Books, Prehistory, Reliquiæ Diluvianæ by William Buckland, Reliquiæ Diluvianæ Explanation of Plates

Reliquiæ Diluvianæ Explanation of Plate 21

Vertical section of the cave of Goat Hole at Paviland [Map], in the sea cliff 15 miles west of Swansea, in Glamorganshire.

Note A. Mouth of the cave, at the base of a nearly vertical cliff, facing the sea, and accessible only at low water, except by dangerous climbing.

Note B. Inner extremity of the cave, where it becomes so small, that a dog only can go further, and apparently ending at a short distance within B.

Note C. Body of the cave.

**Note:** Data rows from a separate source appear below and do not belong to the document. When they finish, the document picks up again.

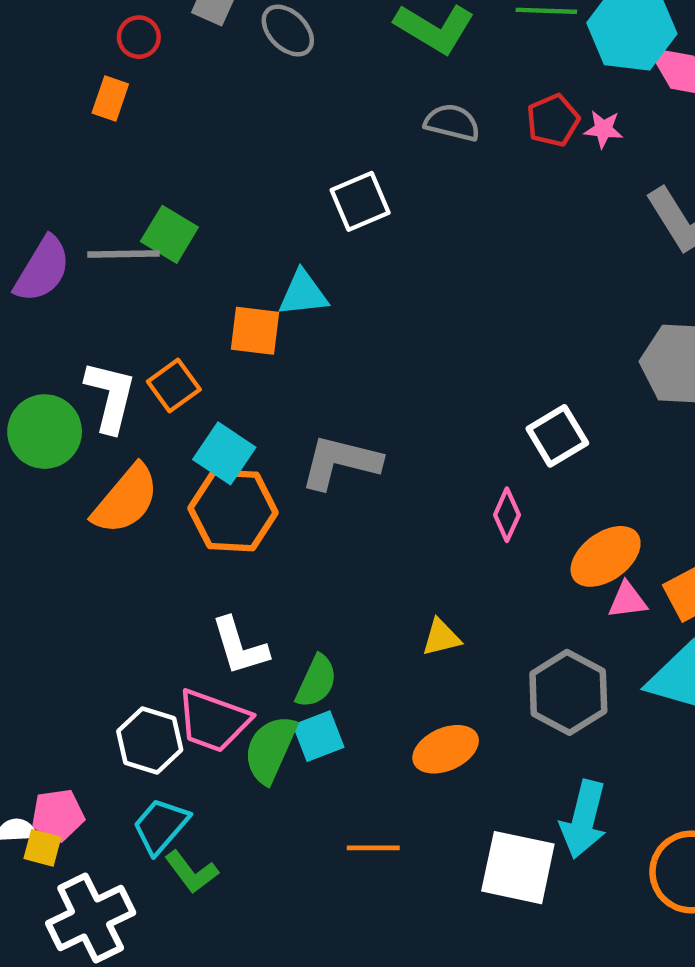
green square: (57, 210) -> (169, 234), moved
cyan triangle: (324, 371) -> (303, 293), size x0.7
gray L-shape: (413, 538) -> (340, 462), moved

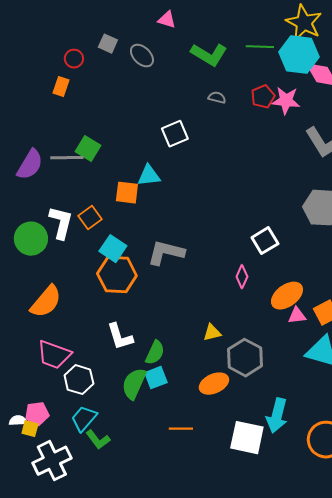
gray semicircle: (452, 123) -> (217, 98), size x0.7
pink star: (603, 129) -> (286, 101), size x1.6
orange semicircle: (126, 499) -> (46, 302), moved
gray hexagon: (568, 692) -> (245, 358), moved
pink trapezoid: (213, 721) -> (54, 355), moved

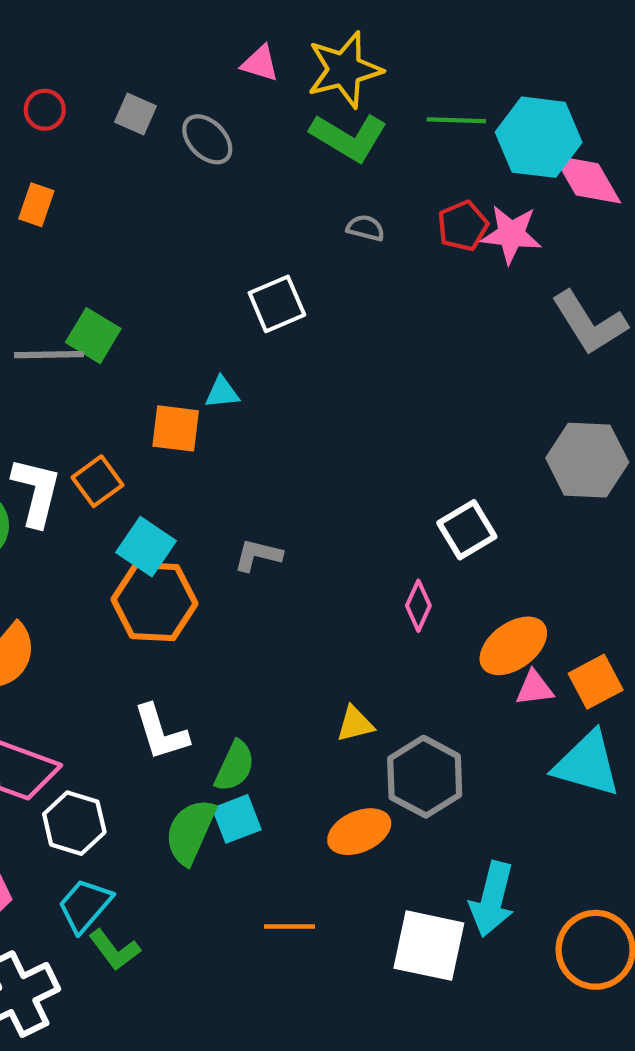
yellow star: (304, 23) -> (344, 70), moved, turned 30
red circle: (74, 59) -> (45, 110), moved
cyan triangle: (149, 176) -> (222, 393), size x0.7
gray L-shape: (166, 253) -> (258, 555), size x0.6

Its length from A. to B. is about 60 feet, the breadth from C. to D. (in the plan, fig. 2,) is about 20, the height of the cave from 25 to 30 feet.

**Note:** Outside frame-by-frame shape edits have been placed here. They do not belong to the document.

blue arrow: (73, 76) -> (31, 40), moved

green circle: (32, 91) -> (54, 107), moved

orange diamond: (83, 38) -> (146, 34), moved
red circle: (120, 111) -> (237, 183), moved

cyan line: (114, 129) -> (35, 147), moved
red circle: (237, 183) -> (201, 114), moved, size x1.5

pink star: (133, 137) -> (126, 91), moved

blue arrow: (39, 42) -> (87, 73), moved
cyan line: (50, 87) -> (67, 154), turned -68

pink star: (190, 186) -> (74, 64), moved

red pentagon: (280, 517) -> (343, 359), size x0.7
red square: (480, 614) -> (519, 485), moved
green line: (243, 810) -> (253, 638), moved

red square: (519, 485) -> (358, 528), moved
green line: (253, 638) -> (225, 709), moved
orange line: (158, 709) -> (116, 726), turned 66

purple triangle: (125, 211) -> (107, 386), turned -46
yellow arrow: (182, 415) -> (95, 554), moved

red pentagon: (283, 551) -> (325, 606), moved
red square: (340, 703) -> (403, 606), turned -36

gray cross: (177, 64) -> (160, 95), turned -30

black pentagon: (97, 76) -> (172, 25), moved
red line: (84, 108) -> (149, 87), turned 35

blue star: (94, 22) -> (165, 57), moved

Note D. (In the section) irregular chimney-like aperture, ascending from the roof of the cave, and terminating in the nearly perpendicular cliff at K.; it is too small for the entire carcase of an elephant to have passed down through it.

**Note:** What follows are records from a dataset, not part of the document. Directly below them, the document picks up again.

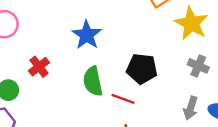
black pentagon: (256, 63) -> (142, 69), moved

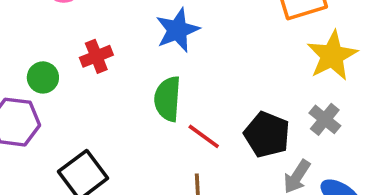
black pentagon: (142, 69) -> (267, 135), moved

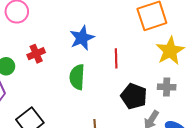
gray cross: (325, 119) -> (167, 87), turned -36
red line: (204, 136) -> (116, 58), moved, turned 54

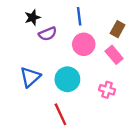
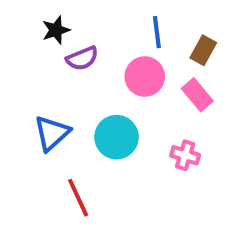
blue line: (79, 16) -> (157, 32), moved
red line: (60, 114) -> (78, 198), moved

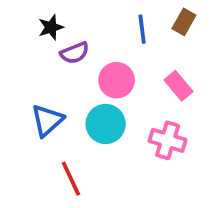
brown rectangle: (203, 50) -> (184, 22), moved
pink circle: (145, 77) -> (117, 80), moved
pink cross: (185, 155) -> (168, 140), size x1.4

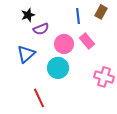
pink rectangle: (179, 86) -> (87, 41), moved
blue triangle: (47, 120) -> (26, 54), moved
pink cross: (168, 140) -> (104, 77), moved

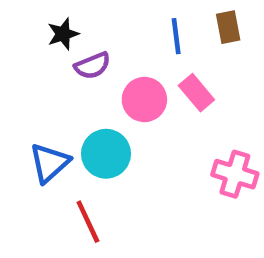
brown rectangle: (101, 12) -> (228, 27), turned -40
blue triangle: (26, 54) -> (49, 163), moved
cyan circle: (58, 68) -> (106, 154), moved

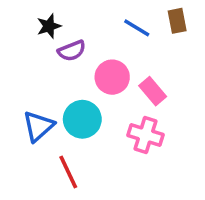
blue line: (176, 36) -> (137, 28), turned -52
pink rectangle: (196, 93) -> (153, 91), moved
pink cross: (235, 174) -> (146, 135), moved

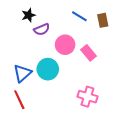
brown rectangle: (177, 21) -> (103, 20), moved
pink cross: (146, 135) -> (87, 97), moved
red line: (68, 172) -> (19, 100), moved

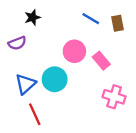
purple semicircle: (42, 29) -> (17, 43), moved
pink cross: (87, 97) -> (114, 97), moved
red line: (19, 100) -> (35, 114), moved

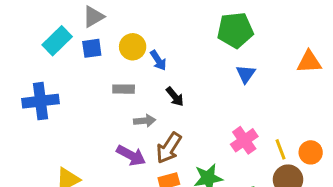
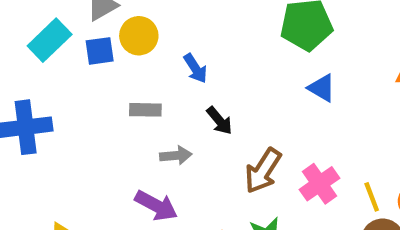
yellow circle: (133, 47) -> (139, 36), moved
blue triangle: (246, 74) -> (322, 88), turned -35
brown arrow: (169, 148) -> (263, 171), moved

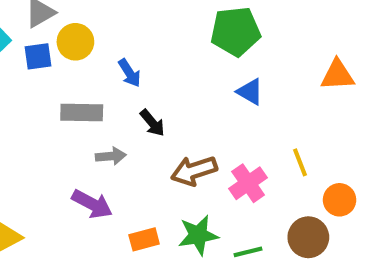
gray rectangle: (145, 110) -> (82, 112), size x1.4
brown arrow: (263, 171) -> (194, 171), turned 39
yellow line: (372, 197) -> (300, 162), moved

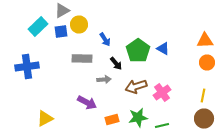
green pentagon: (236, 31) -> (138, 50), moved, turned -30
gray arrow: (111, 156) -> (104, 80), moved
yellow line: (300, 162) -> (203, 96), moved, turned 32
orange circle: (340, 200) -> (207, 62), moved
brown circle: (308, 237) -> (204, 118), moved

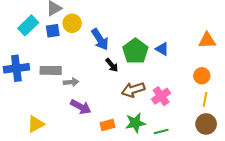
blue arrow: (105, 40) -> (100, 39), size x1.5
gray rectangle: (82, 58) -> (51, 70), moved
orange circle: (207, 62) -> (202, 76), moved
gray arrow: (104, 80) -> (71, 82), moved

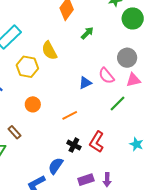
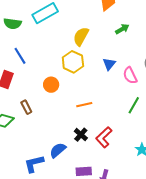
yellow semicircle: (49, 51) -> (81, 36), turned 42
yellow hexagon: (27, 67) -> (73, 62), moved
blue triangle: (85, 83) -> (109, 64), moved, turned -40
green line: (117, 103) -> (134, 105), turned -30

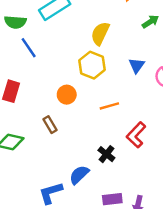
blue line: (20, 56) -> (29, 48), moved
orange line: (84, 105) -> (109, 106), moved
brown rectangle: (26, 107) -> (50, 125), moved
red L-shape: (104, 137) -> (136, 135), moved

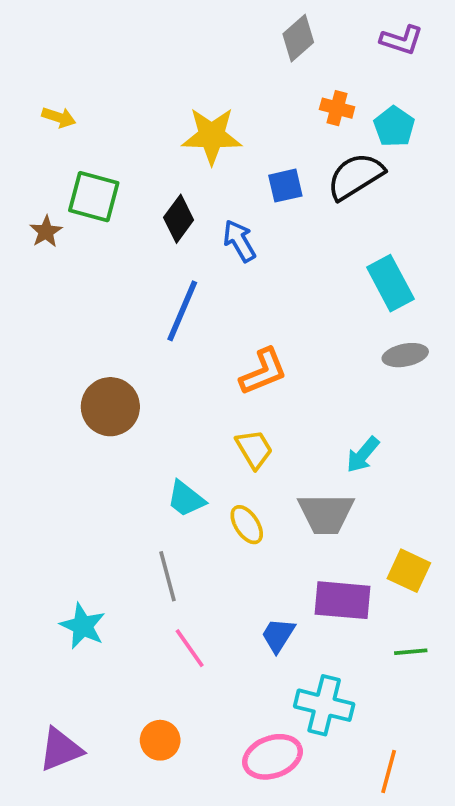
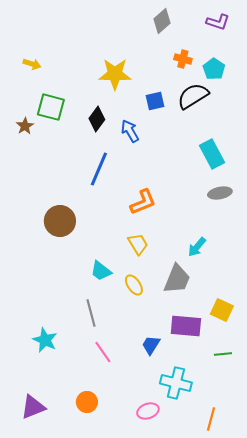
gray trapezoid: (326, 514) -> (177, 279), turned -68
pink ellipse: (273, 757) -> (148, 411), size x0.7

Note E. Bottom of the cave, to which the sea water never reaches; this part is covered over with a loose mass of argillaceous loam and fragments of limestone, of diluvial origin, about six feet deep, which has been much disturbed by ancient diggings, and through which are dispersed the bones and teeth. The elephant's head, and human skeleton, are marked in the spot in which they were actually found.

Note F. Mass of the same materials as E., but less disturbed, and overhanging E. with a small cliff, five feet high, in which were found two elephant's teeth. This mass, though less disturbed than E., has been dug over before, and extends into the small hole within B.; it contains dispersed through it, particularly near B., recent sea shells and pebbles: at this place also it is firmly united by stalagmite, which rarely occurs in any other part of the cave.

G. Loose sea pebbles, strewed in small quantity over the floor of the cave near its mouth, and washed up only by the waves of the highest storms.

H. Rock basins, three feet deep, produced by friction of the large pebbles, which still lie in them.

I. Naked limestone of the floor of the cave, forming the line within which the waves appear never to enter, and separating the sea pebbles without, from the diluvial loam and angular fragments that form the loose breccia within it.

K. Upper termination of the chimney-shaped aperture in the face of the naked cliff.